This is a very clever idea, simpler and less risky than trying to update bytecode version on the fly. Do we have any case where injecting helper classes is not possible, for example due to a non-cooperative classloader implementation ? If no, this looks definitely safe to use this strategy by default.

This way we don't have to worry about jvm class file parsing being more strict for newer class versions or building the stack map etc.

I know recomputing the stack map can be costly, but I have to admit that I never actually measured it nor seen any major impact in the application startup overhead. Have you seen any significant difference with this change ?

Also, do you have any known example of strict class parsing causing an issue ? This is more curiosity here, but is that something we expect to happen more with current and future JVM versions ?

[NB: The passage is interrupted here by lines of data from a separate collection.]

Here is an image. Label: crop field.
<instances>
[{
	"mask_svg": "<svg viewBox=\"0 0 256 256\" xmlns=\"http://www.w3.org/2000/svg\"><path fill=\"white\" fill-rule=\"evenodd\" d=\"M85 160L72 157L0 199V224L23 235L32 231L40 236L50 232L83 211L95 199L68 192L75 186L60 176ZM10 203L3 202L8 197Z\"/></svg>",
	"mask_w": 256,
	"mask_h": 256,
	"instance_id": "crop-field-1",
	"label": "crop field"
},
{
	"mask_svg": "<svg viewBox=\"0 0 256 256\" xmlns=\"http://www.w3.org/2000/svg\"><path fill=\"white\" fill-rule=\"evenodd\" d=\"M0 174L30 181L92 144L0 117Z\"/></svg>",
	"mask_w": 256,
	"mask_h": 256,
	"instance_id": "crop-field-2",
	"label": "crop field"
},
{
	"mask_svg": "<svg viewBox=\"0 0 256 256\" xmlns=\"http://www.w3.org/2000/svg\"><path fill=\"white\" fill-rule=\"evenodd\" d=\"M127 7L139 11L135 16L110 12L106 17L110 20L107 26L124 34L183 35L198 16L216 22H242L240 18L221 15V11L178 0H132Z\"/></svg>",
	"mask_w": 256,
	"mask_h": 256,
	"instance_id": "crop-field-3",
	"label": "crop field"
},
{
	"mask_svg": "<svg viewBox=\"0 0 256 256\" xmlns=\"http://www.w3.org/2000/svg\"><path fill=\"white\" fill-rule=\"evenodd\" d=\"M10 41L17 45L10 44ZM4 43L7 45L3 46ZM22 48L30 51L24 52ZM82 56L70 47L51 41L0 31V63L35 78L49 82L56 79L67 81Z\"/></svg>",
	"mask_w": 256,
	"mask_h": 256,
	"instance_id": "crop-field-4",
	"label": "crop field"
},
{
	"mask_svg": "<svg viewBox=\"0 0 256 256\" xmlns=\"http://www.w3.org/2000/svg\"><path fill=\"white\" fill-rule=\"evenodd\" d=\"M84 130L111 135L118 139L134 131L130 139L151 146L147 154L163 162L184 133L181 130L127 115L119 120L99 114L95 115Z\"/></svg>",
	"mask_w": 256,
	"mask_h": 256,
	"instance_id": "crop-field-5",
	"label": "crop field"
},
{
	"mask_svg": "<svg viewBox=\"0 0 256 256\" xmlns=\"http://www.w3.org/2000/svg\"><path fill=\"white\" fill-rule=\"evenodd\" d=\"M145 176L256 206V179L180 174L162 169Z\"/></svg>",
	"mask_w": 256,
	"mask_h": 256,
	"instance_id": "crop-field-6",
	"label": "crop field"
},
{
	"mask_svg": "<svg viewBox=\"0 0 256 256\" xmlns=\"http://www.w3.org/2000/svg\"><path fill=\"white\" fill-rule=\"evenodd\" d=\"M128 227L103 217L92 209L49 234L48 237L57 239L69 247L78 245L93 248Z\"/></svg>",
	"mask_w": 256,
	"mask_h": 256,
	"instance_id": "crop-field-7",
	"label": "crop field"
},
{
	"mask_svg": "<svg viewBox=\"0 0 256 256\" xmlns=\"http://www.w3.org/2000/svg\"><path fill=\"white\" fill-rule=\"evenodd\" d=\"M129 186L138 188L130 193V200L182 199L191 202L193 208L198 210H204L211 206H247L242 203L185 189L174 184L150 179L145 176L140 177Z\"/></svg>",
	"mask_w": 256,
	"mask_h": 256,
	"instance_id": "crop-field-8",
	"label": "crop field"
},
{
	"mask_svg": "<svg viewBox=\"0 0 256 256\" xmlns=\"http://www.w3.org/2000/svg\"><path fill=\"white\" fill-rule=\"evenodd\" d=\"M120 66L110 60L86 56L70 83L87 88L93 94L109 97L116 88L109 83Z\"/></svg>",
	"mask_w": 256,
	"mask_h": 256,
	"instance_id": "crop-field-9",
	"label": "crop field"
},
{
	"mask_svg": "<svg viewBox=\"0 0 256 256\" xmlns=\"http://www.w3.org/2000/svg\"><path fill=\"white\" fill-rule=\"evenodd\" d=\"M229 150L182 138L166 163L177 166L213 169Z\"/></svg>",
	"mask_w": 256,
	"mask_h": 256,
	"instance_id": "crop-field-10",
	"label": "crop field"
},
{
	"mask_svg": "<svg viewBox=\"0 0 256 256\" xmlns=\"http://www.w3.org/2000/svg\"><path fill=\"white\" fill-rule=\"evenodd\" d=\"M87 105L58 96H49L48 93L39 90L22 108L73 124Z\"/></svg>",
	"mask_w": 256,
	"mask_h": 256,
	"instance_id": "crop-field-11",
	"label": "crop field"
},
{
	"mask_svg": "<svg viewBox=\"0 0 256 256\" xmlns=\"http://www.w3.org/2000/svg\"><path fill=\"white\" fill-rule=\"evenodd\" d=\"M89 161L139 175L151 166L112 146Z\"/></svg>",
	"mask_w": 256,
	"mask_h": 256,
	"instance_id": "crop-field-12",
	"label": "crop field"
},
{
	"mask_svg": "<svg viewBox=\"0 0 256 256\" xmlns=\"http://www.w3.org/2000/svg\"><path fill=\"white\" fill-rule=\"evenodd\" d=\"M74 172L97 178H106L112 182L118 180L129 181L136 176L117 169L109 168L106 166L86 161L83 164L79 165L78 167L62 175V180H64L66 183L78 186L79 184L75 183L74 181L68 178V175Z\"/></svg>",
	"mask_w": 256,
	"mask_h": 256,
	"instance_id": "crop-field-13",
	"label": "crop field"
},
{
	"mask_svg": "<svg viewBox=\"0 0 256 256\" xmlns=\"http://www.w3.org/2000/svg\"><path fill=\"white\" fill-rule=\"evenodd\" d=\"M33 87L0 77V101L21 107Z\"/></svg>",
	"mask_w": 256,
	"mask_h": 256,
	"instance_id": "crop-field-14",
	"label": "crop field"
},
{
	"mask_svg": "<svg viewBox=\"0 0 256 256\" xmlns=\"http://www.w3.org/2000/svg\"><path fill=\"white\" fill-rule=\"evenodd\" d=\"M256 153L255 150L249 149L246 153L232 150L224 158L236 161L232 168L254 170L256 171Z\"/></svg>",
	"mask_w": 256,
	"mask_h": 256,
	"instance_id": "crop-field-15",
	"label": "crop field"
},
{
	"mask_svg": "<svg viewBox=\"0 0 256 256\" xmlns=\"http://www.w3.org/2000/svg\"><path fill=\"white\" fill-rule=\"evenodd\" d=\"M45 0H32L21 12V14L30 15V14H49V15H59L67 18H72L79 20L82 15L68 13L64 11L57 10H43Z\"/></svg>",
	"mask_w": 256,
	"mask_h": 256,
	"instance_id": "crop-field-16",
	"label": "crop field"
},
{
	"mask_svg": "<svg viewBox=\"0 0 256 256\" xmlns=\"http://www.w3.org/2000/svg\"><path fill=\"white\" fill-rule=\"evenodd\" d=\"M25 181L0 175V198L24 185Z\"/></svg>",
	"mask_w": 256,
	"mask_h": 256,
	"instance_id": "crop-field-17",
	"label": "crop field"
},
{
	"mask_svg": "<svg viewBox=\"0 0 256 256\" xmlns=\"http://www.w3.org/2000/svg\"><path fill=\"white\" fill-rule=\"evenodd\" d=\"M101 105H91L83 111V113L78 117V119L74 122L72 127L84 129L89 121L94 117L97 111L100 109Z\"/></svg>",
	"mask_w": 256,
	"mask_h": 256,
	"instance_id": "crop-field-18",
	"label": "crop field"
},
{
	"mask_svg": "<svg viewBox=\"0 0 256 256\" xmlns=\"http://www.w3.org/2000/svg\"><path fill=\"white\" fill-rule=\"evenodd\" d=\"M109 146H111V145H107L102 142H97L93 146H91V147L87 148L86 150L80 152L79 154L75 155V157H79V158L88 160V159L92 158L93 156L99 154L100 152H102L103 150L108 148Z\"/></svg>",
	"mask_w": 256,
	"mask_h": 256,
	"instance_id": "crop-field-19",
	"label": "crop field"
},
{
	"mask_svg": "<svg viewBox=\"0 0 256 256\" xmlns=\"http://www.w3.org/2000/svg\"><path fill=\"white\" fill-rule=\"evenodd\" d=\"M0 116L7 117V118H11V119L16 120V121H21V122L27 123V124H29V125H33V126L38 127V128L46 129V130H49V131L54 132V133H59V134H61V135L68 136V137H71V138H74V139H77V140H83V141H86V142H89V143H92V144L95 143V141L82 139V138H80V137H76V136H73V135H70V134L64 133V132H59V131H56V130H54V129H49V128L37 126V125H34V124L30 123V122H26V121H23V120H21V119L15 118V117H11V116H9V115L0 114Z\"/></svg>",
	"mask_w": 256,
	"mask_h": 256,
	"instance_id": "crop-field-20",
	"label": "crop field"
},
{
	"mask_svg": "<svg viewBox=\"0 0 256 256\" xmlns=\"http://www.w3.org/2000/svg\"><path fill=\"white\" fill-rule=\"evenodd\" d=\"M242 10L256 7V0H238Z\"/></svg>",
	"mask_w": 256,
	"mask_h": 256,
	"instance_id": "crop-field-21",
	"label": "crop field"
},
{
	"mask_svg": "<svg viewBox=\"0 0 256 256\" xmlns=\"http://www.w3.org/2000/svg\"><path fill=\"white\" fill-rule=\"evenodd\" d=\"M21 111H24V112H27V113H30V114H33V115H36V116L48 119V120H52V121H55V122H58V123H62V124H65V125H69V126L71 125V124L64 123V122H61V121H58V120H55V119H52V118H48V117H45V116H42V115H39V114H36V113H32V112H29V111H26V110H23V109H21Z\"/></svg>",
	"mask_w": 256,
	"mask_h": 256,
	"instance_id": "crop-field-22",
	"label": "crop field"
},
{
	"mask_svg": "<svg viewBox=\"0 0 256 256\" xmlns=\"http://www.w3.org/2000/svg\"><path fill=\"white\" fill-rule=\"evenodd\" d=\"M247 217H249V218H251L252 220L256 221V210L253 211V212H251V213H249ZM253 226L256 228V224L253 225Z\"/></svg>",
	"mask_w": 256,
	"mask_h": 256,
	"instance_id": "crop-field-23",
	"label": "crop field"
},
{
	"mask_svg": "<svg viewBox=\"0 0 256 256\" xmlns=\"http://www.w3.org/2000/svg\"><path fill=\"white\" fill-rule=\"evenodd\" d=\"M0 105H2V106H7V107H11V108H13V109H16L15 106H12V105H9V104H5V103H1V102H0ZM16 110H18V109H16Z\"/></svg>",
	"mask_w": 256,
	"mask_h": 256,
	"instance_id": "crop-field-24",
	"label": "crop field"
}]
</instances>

Do we have any case where injecting helper classes is not possible, for example due to a non-cooperative classloader implementation

We are using the same approach as we currently use for helper class injection. We insert loading the helper classes into loadClass in ClassLoader and its subclasses. It could fail in case there is a class loader that doesn't get instrumented, because it is excluded from instrumentation, and does not delegate to ClassLoader.loadClass.

I know recomputing the stack map can be costly, but I have to admit that I never actually measured it nor seen any major impact in the application startup overhead.

The question is usually not about the cost but more about whether it can be reconstructed at all. The complicated part is that given types A and B you need to be able to find a common super type. For that you need to be able to find the bytes for these classes and their supertypes. As far as I recall byte buddy type pool relies on ClassLoader resource lookup methods for this. Unfortunately this doesn't always work for example when you have a type A with super type S, defined in class loader CA, that is used in type B defined, in class loader CB it is possible that class loader CA sees and is able to find the type S but class loader CB is not. You can see this happening in the webshpere smoke tests https://github.com/open-telemetry/opentelemetry-java-instrumentation/actions/runs/19320896253/job/55262002583 search for Cannot resolve type description for. It could also be that some types are missing at runtime. The funny thing is that with javac generated bytecode you could get away by just saying that the common super type is Object due to the way javac inserts casts, but that won't work with bytecode from eclipse compiler. Anyway when it doesn't work correctly it is going to be a hassle so imo best to avoid it.

Also, do you have any known example of strict class parsing causing an issue ?

Have a look at https://github.com/openjdk/jdk/blob/master/src/hotspot/share/classfile/classFileParser.cpp and search for _major_version Most of the checks are for features introduced in newer version but there are some like https://github.com/openjdk/jdk/blob/6b6fdf1d9222eb03cd013cbe792fa77fd78c1acb/src/hotspot/share/classfile/classFileParser.cpp#L2168 that relax checks for backwards compatibility. I have previously worked on an agent that changed class version and instrumented all the classes and we did run into these and had to work around them in our class transformations. We definitely had a transform that made <clinit> static and also a workaround for https://github.com/openjdk/jdk/blob/6b6fdf1d9222eb03cd013cbe792fa77fd78c1acb/src/hotspot/share/classfile/classFileParser.cpp#L3016 Since the otel agent doesn't transform all the classes the chances of hitting these issues is arguably much smaller. Also many of them require classes that were compiled with prehistoric versions which hopefully will be harder to encounter as time goes by. Again this is something that will not affect the vast majority of the users but when it happens it will be annoying.